BEGIN Study text
# 3x3 example solves by Mats Valk!



## Mvcuber12 (Sep 13, 2013)

> Thanks to Calvin Fan for sending me this MoYu WeiLong!
> Facebook.com/mats.cubing
> 
> If you do a x before the scramble, you can use white and yellow to start your cross.
> ...


----------



## XTowncuber (Sep 13, 2013)

So much OLL skip  thanks so much for making this!


----------



## jla (Sep 13, 2013)

Brest?


----------



## Bhargav777 (Sep 13, 2013)

Solve 3 - what was done to the last F2L? :O Brest?


----------



## uniacto (Sep 13, 2013)

3:24
When I insert this pair, this pair will also be made.. cos... yea.

Fingertricks are so fluid O-o


----------



## Mvcuber12 (Sep 13, 2013)

Bhargav777 said:


> Solve 3 - what was done to the last F2L? :O Brest?



I solved the last pair with r U' R' U R U r'. The last move of my third pair was a R, but I did the first move of my fourth pair before the last move of my third pair.


----------



## scottishcuber (Sep 13, 2013)

Bhargav777 said:


> Solve 3 - what was done to the last F2L? :O Brest?



Rw U' R' U R U Rw'


edit: ninja Mats

How do you skip so many OLLs? Do you combine WV cases you see for the corners with some form of edge control?


----------



## Hypocrism (Sep 13, 2013)

The OLL skips are awesome, and the way you know how to pair up the next pair with the current pair, if you know what I mean, is also incredible. That's what I'm working on at the moment!


----------



## yoinneroid (Sep 13, 2013)

scottishcuber said:


> Rw U' R' U R U Rw'
> 
> 
> edit: ninja Mats
> ...



He generated the algs I believe, if you check the first page of RLS discussion, there is a short discussion about how much Mats knew about these OLL skip cases.


----------



## MrDemir (Sep 13, 2013)
END Study text
BEGIN Recorded data
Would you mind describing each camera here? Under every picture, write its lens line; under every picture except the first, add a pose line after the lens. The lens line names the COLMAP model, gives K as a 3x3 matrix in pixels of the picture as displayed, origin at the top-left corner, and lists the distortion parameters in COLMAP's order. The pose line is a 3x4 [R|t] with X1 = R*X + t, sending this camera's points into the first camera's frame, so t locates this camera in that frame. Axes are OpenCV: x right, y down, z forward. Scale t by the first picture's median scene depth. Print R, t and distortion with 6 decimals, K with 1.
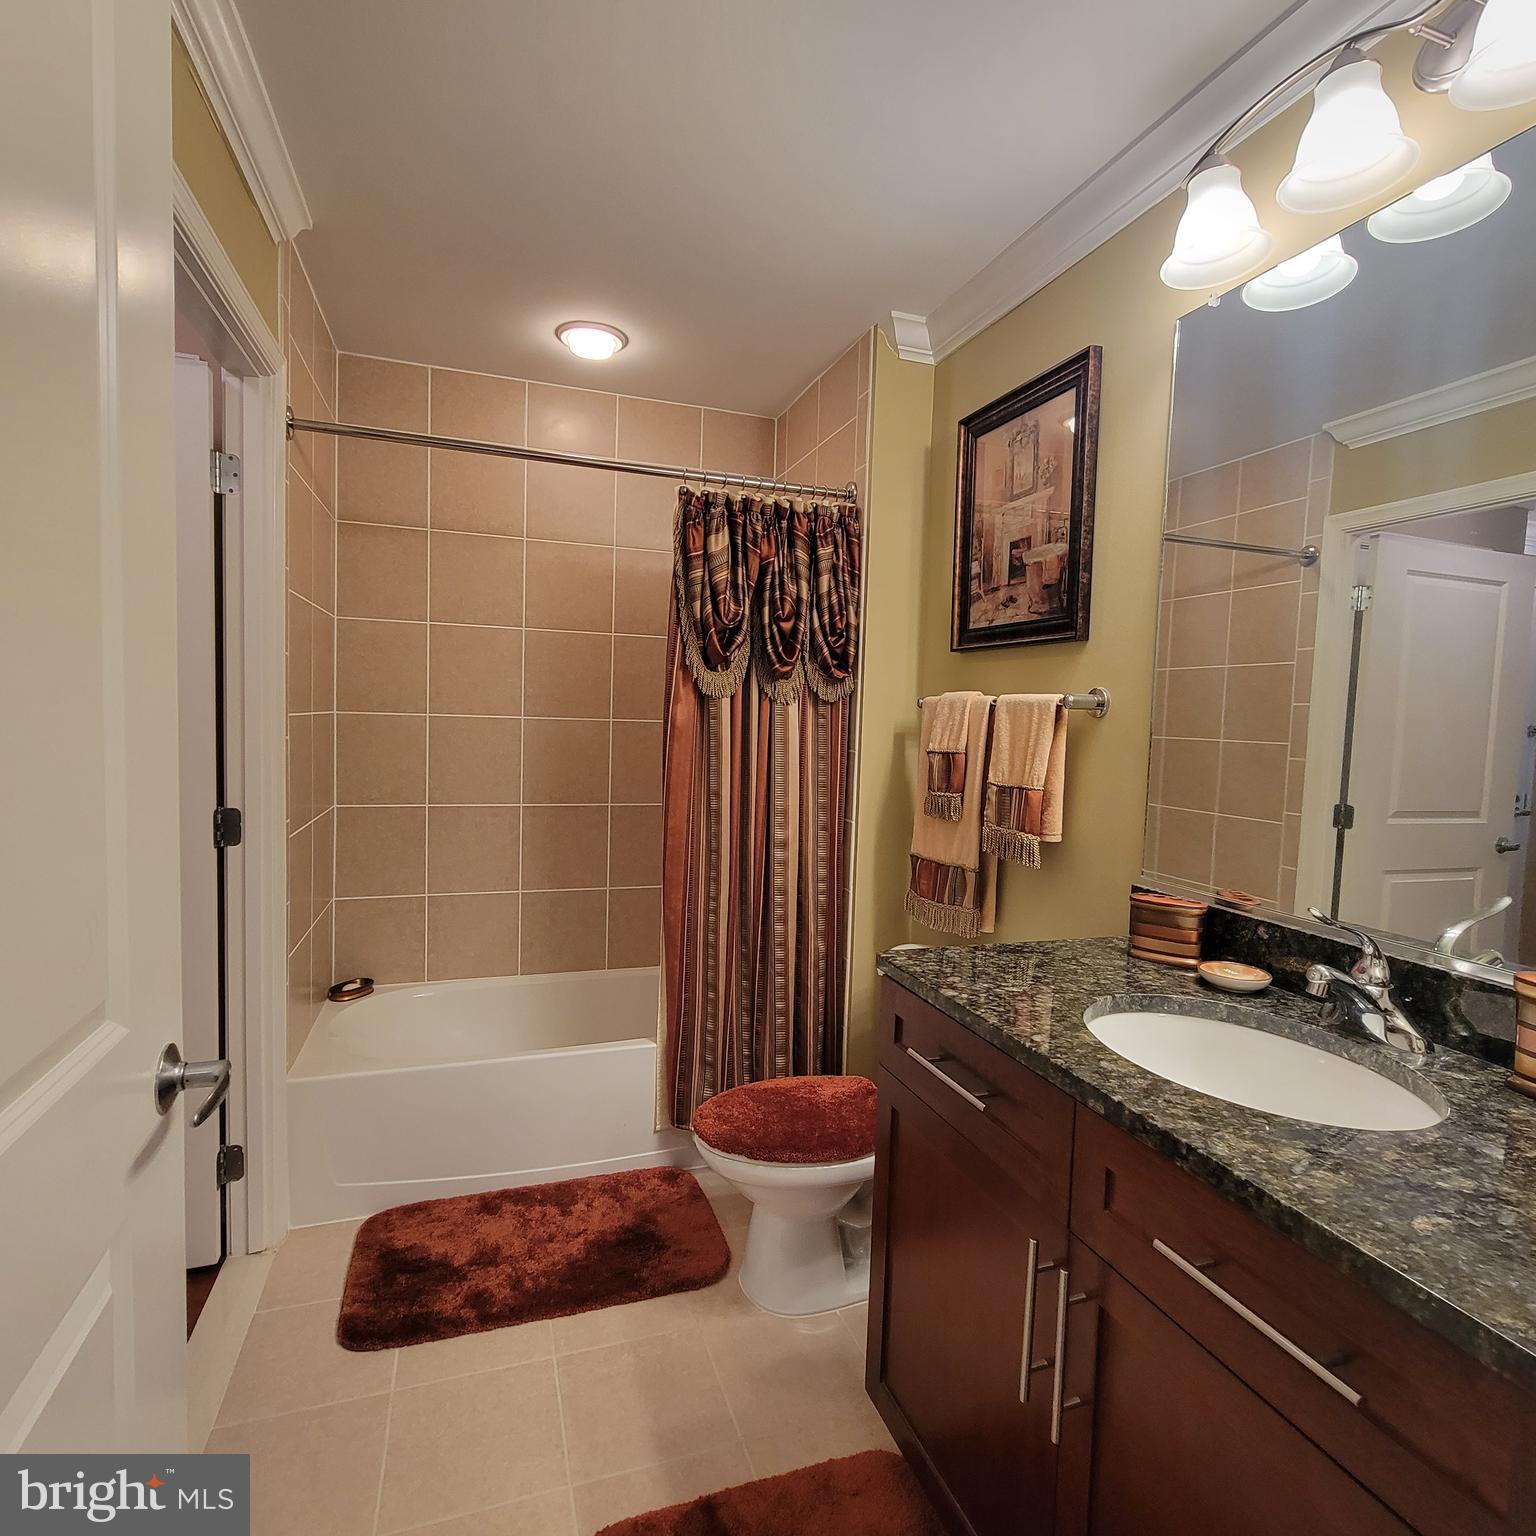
lens RADIAL K [[835.9, 0, 766.6], [0, 835.9, 764.7], [0, 0, 1]] dist [-0.001060, 0.000198]
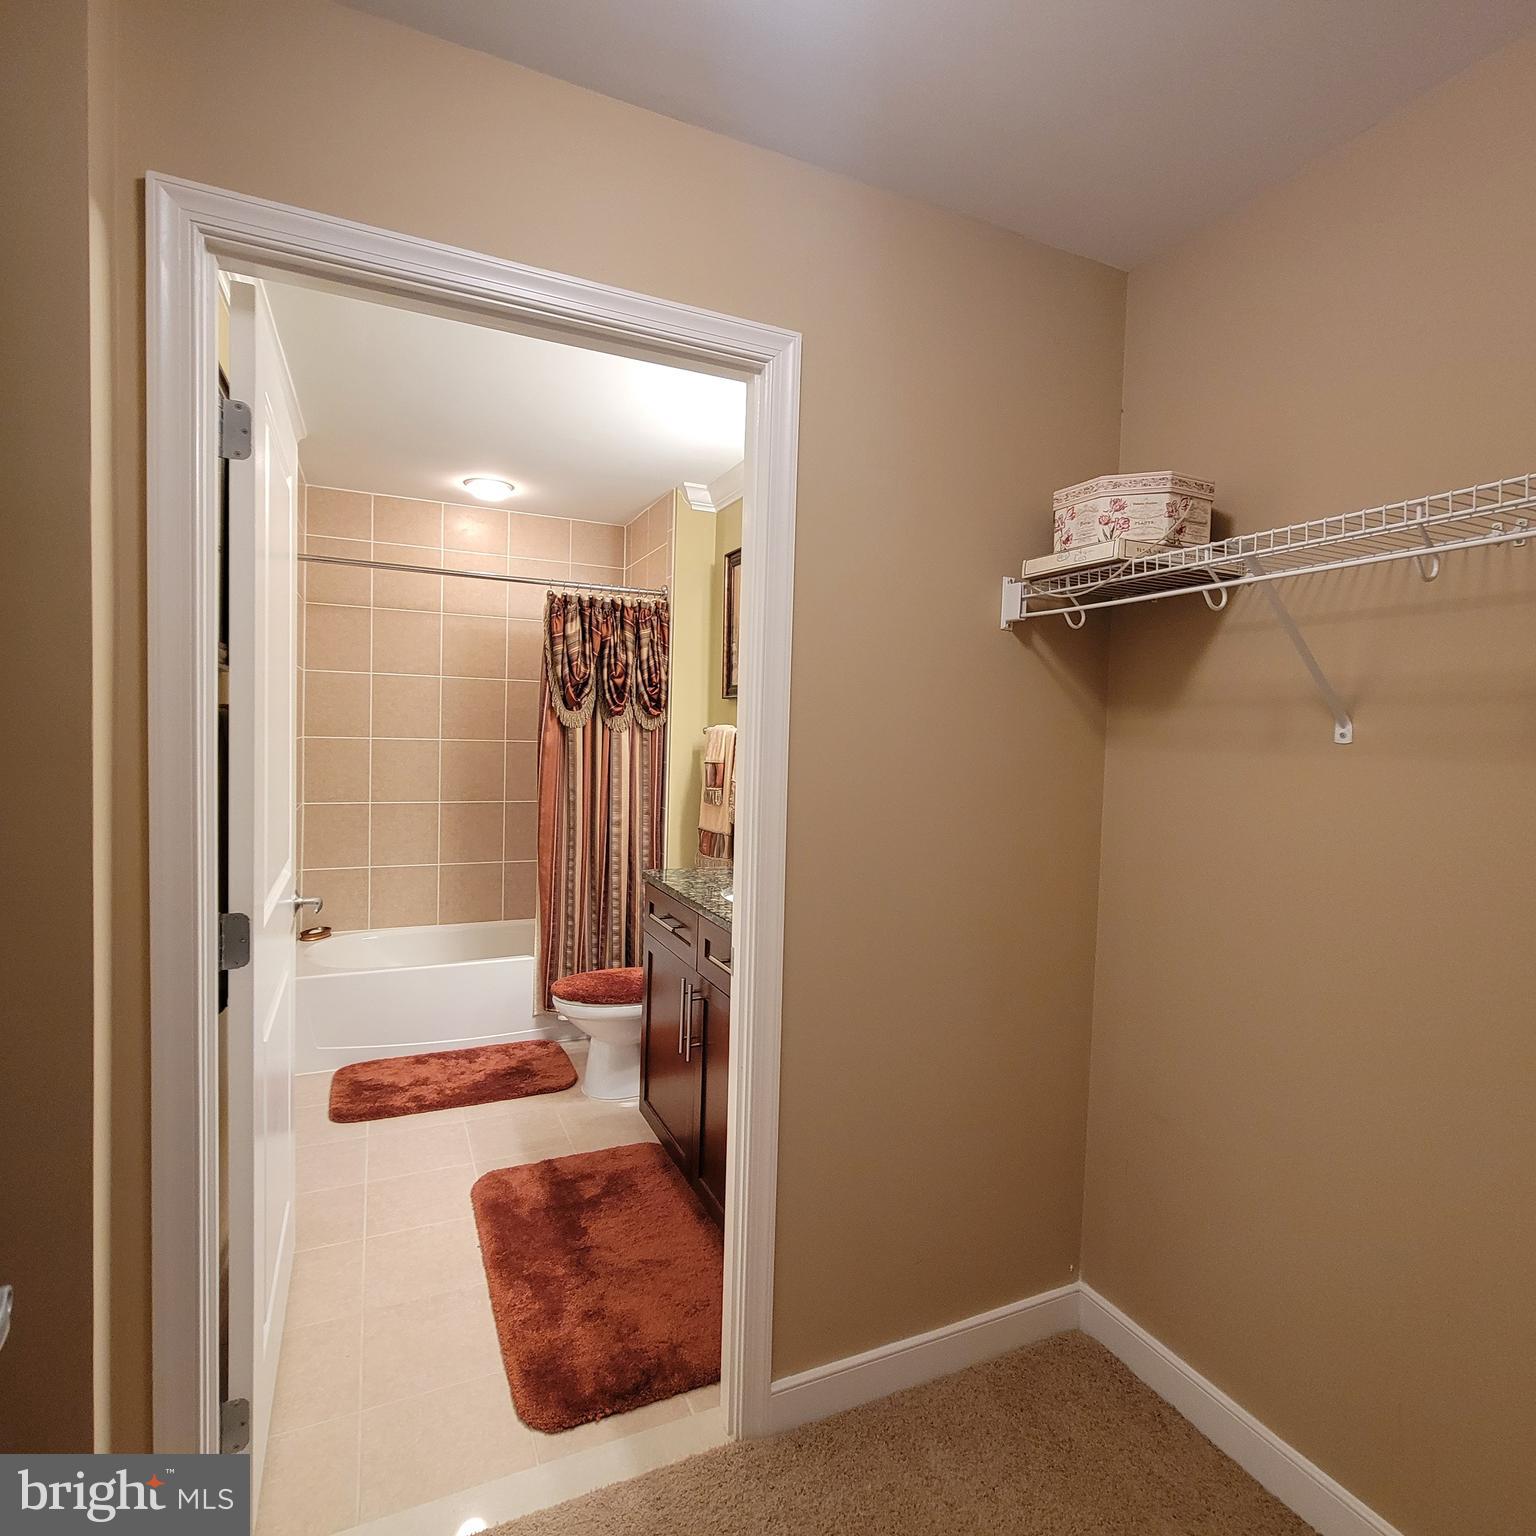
lens RADIAL K [[835.9, 0, 767.2], [0, 835.9, 763.6], [0, 0, 1]] dist [-0.001060, 0.000198]
pose [[0.995082, -0.006343, 0.098855, 0.142204], [0.007628, 0.999891, -0.012620, 0.007131], [-0.098764, 0.013312, 0.995022, -0.555158]]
END Recorded data
| Exercise requirements |
Write out the passage of the cubing forum thread that begins with the words "The OLL skips" and ends after the words "at the moment!".

| Answer |
The OLL skips are awesome, and the way you know how to pair up the next pair with the current pair, if you know what I mean, is also incredible. That's what I'm working on at the moment!